London’s Persephone Books is a small independent literary publishing house based out of Lamb’s Conduit Street, deep in the cultural nexus of Bloomsbury close to the British Museum. The company’s range of high-quality paperbound modern classics is distinguished by thoughtful design and fine book crafting.

“We publish reprints of (mostly) women writers and have 102 books in print,” Nicola Beauman, founder of Persephone, told me. ”We sell mostly by mail order.” Persephone also distributes ten Persephone Classics “widely available in bookshops in the UK and the US,” according to its website, plus five audiobooks and “(so far) nine e-books.”

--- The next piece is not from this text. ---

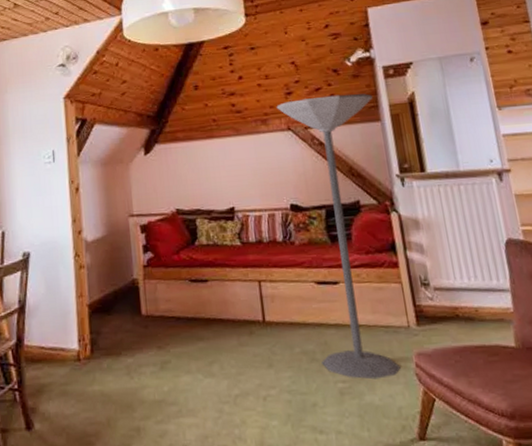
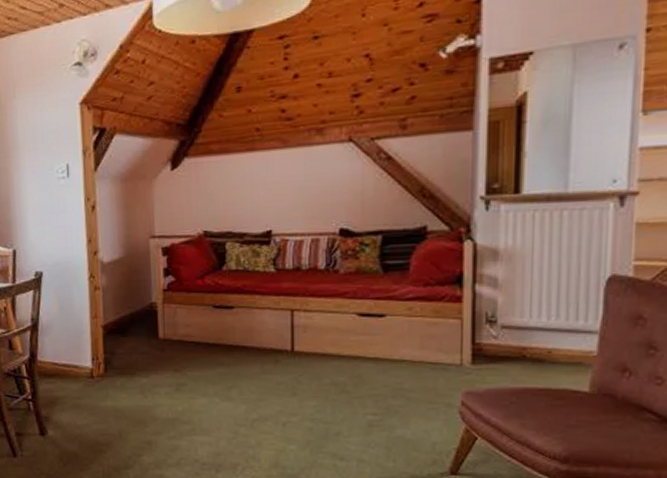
floor lamp: present [276,93,401,380] -> none [337,95,467,414]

Persephone aims to produce “mainly neglected fiction and non-fiction by women, for women and about women. The titles are chosen to appeal to busy women who rarely have time to spend in ever-larger bookshops and who would like to have access to a list of books designed to be neither too literary nor too commercial.” The firm does not stick too narrowly to its defined focus, with titles such as “Amours de Voyage,” the long poem by the Victorian writer A. H. Clough, also on its list. (“Books by Men” have a section to themselves.)

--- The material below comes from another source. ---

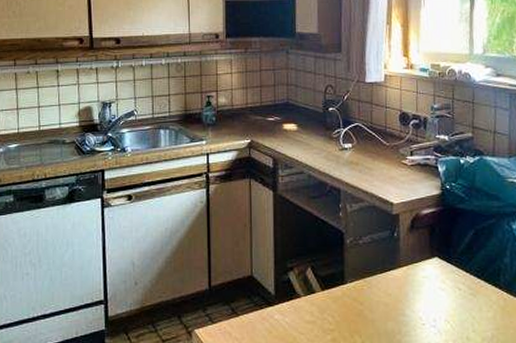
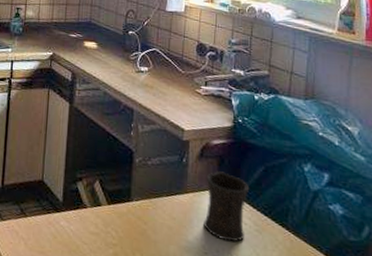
mug: none [418,241,462,309] -> present [204,171,250,242]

The advent of e-publishing has not changed Persephone much, says Beauman. “The climate has not changed, because we are so niche.” The company produces its ebooks as EPUBs in opposition to Amazon’s proprietary Kindle standard, and quality and design are consistently good in print or digital format. “We try and have high production values,” Beauman adds. All ebook titles are sold at £8 ($12.40) each, or three for £21 ($32.50), and titles include “Dimanche and Other Stories” by the recently revived Russian French writer Irene Némirovsky, and “Little Boy Lost” by English novelist and media personality Marghanita Laski.

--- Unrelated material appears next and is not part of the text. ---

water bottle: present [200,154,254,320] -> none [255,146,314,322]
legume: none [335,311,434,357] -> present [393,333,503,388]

All the ebook covers also display Persephone’s focus on fabric designs (hidden within the grey covers of the print editions as endpapers) which very much reflect the company ethos. “Fabric design should be celebrated for its own sake; and because it is a field in which women designers have been particularly prominent we would like to use their work whenever possible,” declares the company website.